Product Showcase {Book & Bible}

EMERGENT CHURCH

Becoming Conversant With the Emerging Church

D.A. Carson / Zondervan p $14.99 ISBN: 0310259479

To help traditional church leaders understand and ostensibly find common ground with the emerging church, seminary professor Carson critiques the emerging-church movement, noting Brian McLaren’s and others’ perceived scriptural inconsistencies. Carson’s scholarly tone makes it inaccessible to average readers, though his analysis of premodern, modern, and postmodern thought is excellent.

The author says postmodern views associated with the movement are largely incompatible with Christianity. He counters postmodernism by stating repeatedly, “We can know some things of what Scripture says truly, even if nothing omnisciently.” While he shows the emerging church, with its subjective viewpoints, can never be acceptable from a solidly modernist perspective, his arguments won’t dismiss its validity to those disillusioned with modernist Christianity or convince readers postmodernism constitutes all there is to the movement. Despite his fatherly tone toward what he perceives as wayward youth, Carson seems unwilling to consider that aspects of the emerging-church phenomenon may be a genuine work of God. —Gary Hassig

The Last Word and the Word After That

Brian McLaren / Jossey-Bass c $21.95 ISBN: 0787975923

McLaren’s third semi-fictional treatise in a trilogy (A New Kind of Christian and The Story We Find Ourselves In) continues to follow the changing theology of Dan Poole, an evangelical/emergent pastor. Most of the book is a wide-ranging conversation between Dan and friend Neil Oliver (Neo). They examine traditional and nontraditional views of hell and alternative ways of interpreting the Bible. They discover likeminded believers from different religious traditions who share their new, this-worldly understanding of the Gospel, which focuses on Jesus as the One who creates better people here on earth who will follow His way to create a “good and beautiful world.”

The Last Word is stimulating, provocative, and engrossing. It will act like a Rorschach test: Readers committed to traditional teaching will be irritated, while those looking for alternatives will find it interesting.

Heed McLaren’s own caveats: It’s not a ‘fair’ presentation; it underrepresents the traditional view of hell; and the theology isn’t original. Finally, the author warns the book’s ideas could harm readers.

Not everyone will appreciate the provocation. G.K. Chesterton said the object of an open mind is to eventually shut it on something solid. —Neil Bartlett

NONFICTION

a.k.a. “Lost”

Jim Henderson / WaterBrook Press

Subject: Evangelism p $12.99 ISBN: 1578569141

We need a new way of perceiving, approaching, and winning to Christ those people traditionally thought of as lost, Henderson asserts.

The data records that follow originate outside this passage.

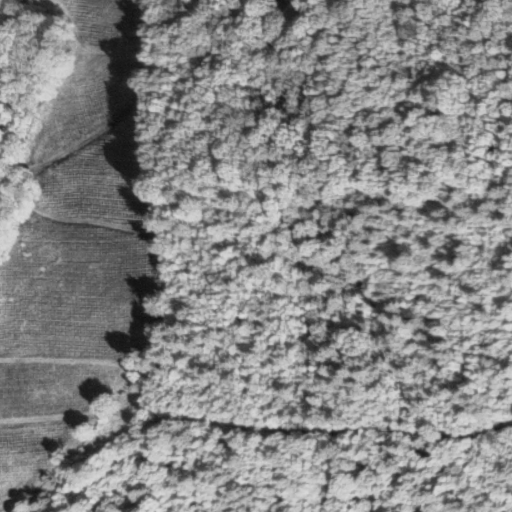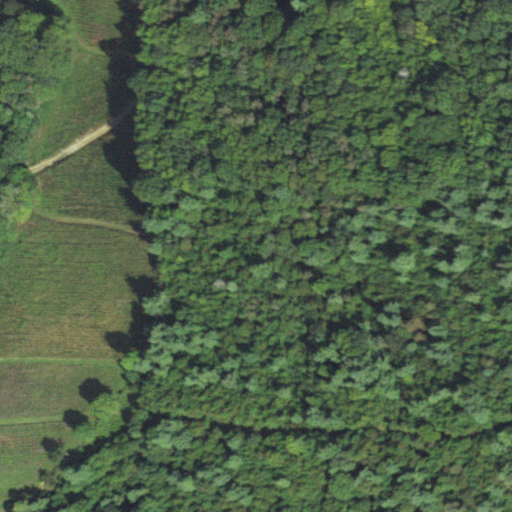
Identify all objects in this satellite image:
road: (117, 117)
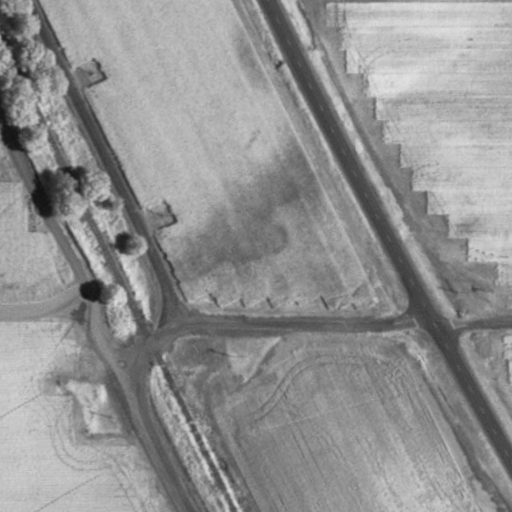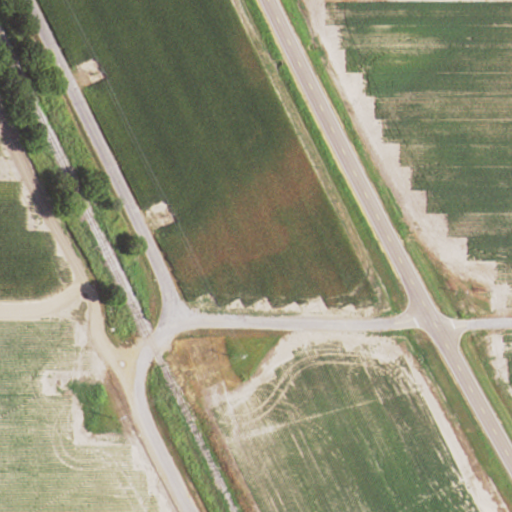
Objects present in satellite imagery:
road: (101, 162)
road: (385, 234)
railway: (116, 275)
road: (77, 319)
road: (306, 322)
road: (472, 323)
road: (137, 411)
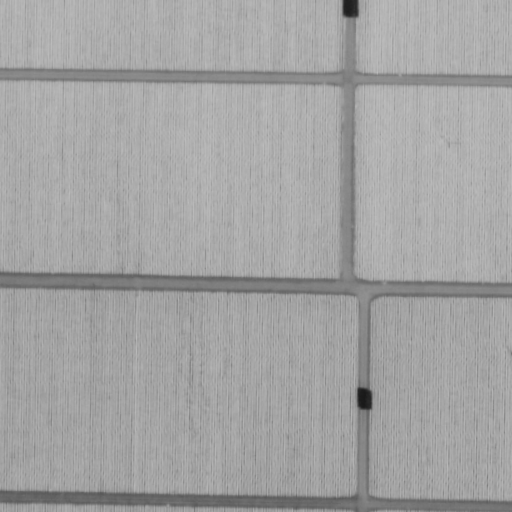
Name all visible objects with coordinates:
crop: (256, 255)
road: (255, 288)
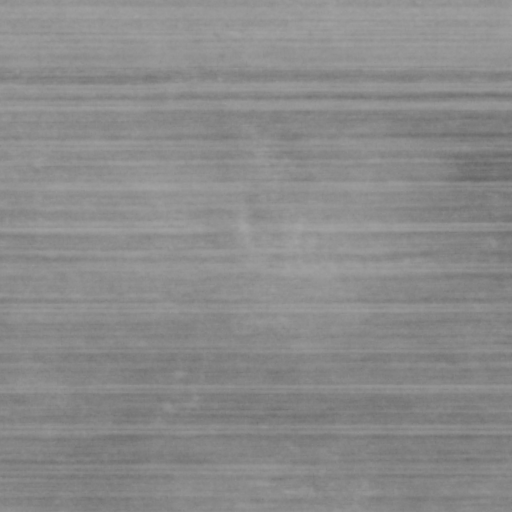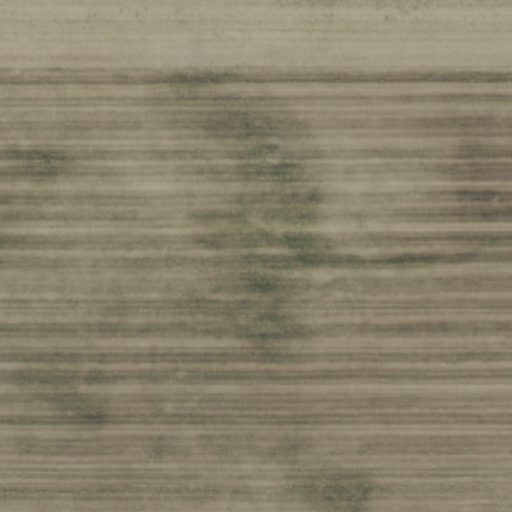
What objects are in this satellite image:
crop: (256, 256)
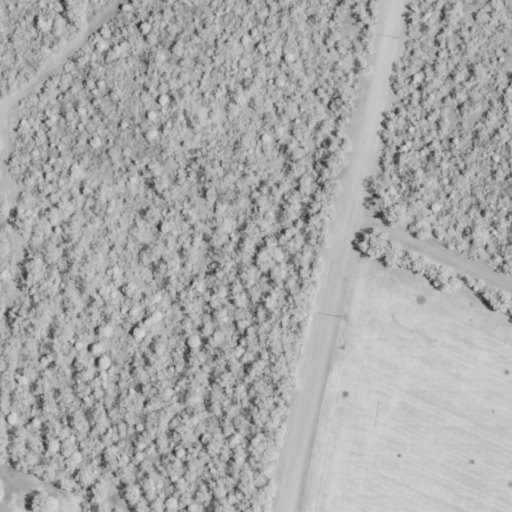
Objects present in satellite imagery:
road: (327, 255)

He prefers to think of them as missing persons who need to be found for Jesus because He misses them so much. They aren’t lost, so much as they’re simply not where they’re supposed to be. Certainly, they don’t perceive themselves to be lost.

This altered perception helps to blur the “us vs. them” attitude, and fosters a kinder, gentler approach. Only a few people gifted in evangelism can successfully follow the model for witnessing generally promoted. Consequently, most people simply don’t do it. We need a new model that’s comfortable and do-able—one that feels natural for all concerned, and one that follows much more closely the model Jesus lived out for us.

This excellent book is a worthwhile read for all Christians. —Anita Cain

Battle Cry for a Generation

Ron Luce / Cook Communications Ministries Subject: Youth Ministry c $19.99 ISBN: 0781442672

“The world has kidnapped our kids right under our noses. We have invited the terrorists into our homes and paid them to corrupt our kids,” says Luce, whose Acquire the Fire youth gatherings have inspired millions of teens and thousands of youth workers internationally. He decries media and business “terrorists’” efforts to “capture a generation by restructuring its values, especially in the area of sexuality,” citing TV, pornography, and video-game industries as some of the prime culprits in exposing kids to a flood of perversion and violence to convince them it’s normal.